İtiraf et sevgili okur sende televizyon izlemekten hoşlanıyorsun. Evet, bende öyle. Bu sefer daha önce yazdıklarımla ilintili birkaç şey daha ekleyeyim dedim. Sıkılıyorasn söle bak, dost meclisindeyiz şurda, bu işin ayıbı olmaz.


Daha önce aslında tv programlarını, beğenimizi veya itirazımızı belirterek biz yönlendiriyoruz, aslında sevmediğimiz şeylerin ömrünü böyle uzatıyoruz demiştim. Hatırla o eski günleri (2 gün önce yazmıştım, zaman ne çabuk geçiyor değil mi okur? )

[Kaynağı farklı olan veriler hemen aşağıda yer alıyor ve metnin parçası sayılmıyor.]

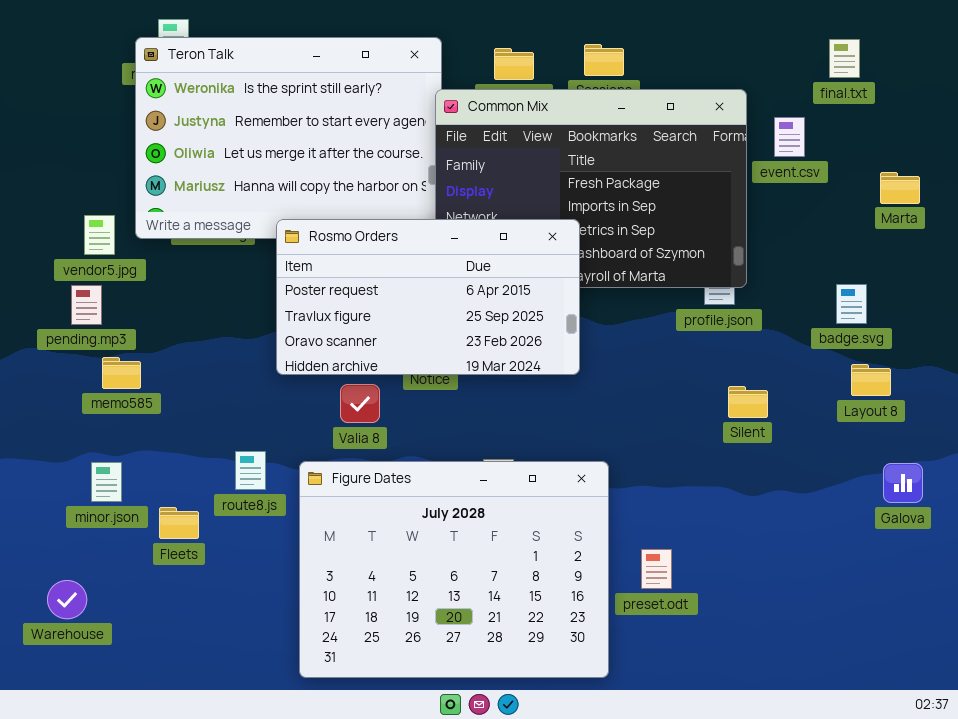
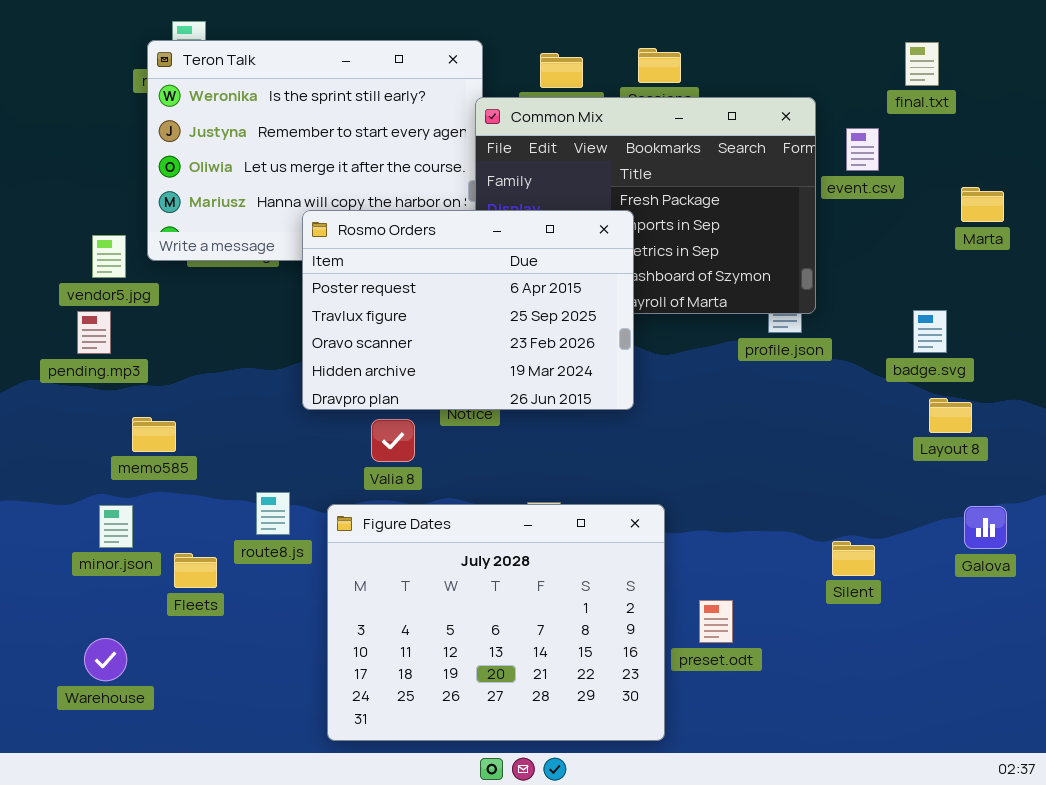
Rosmo Orders: [276,219,580,375] -> [302,210,634,410], resized
memo585: [102,357,141,389] -> [132,417,176,452], moved
Silent: [728,386,768,418] -> [832,541,875,576], moved
Warehouse: [47,580,87,619] -> [84,638,127,681], moved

İzlerken eminim sen de çok gülüyorsundur. Bu evlendirme programları, yarışmalar, gözetleme tipi programları falan. Hem gülüp hem içinden "olm bunnar gerçek deil, oynuyorlar resmen ya" diyorsundur. Bunun da etkisiyle tabii ki için rahat gülüyorsun. Bende öyle. Nasıl olsa oyun bu. Hepsi bir kurgudan ibaret.

Aynısını orada gördüğün insanlara ve sunuculara söylesen, terlikle kovalarlar seni. Daha önce de buna benzer şeyler söylendi; siz oynuyorsunuz, gerçek değilsiniz diyerek. Nasıl ortalığı ayağa kaldırıyorlar hatırla sevigili ve pek muhterem okur. Sunucular gözlerinini iri iri açıp, şaşırmış ve kızmış şekilde "sen ne demek istiyorsun" der, konuklar da "bu bizim hayatımız, gerçekten böyle, ne kadar ayıp dalga geçmen" der ve seyirciyi el birliğiyle galeyana getirip saldırmaya başlarlar. İlk başta çıkan o güçlü, o yiğit, o yüksek sesin giderek kısılır, derdini anlatamayacağını düşünüp susarsın. Birde programda ağlarsa karşındaki vatandaş, işte o zaman hayırlı olsun dünyanın en şerefsiz, en s.kkafalı, en adi (afedersin) insanı seçilirsin. Oldu mu, olmadı mı ? Oldu.

Birde şunu düşündün mü okuyucu; numara yapanlar bir yana, birde gerçekten onu yaşayanlar varsa. Ya gerçekten öyle hissediyorlarsa ? O zaman gerçekten insanların duygularına saygısızlık etmiş olmazmıyız sevgili okur. O zaman buna o büyük kalbimiz, tertemiz yüreğimiz nasıl dayanır.

Merak etme bu yazı onları savunmak için değil. Tam tersine aslında işlerin daha kötü olduğuna dair. Ekrana çıkan insanların çoğu ardıllarından etkilenip, davranması gereken durumu ister istemez, farkında olmadan oluşturuyor. Orada olmanın zorunluluğu böyle birşeymiş gibi düşünüyorlar. Evet, doğru anladın, kafalarında oluşturdukları gerçekliği yaşıyorlar. Evet, bu insanlar böyle üzülüp böyle sevinmeye alışıyorlar ve gerçekten kendi duygularıymış gibi ekran önünde canlandırıyorlar.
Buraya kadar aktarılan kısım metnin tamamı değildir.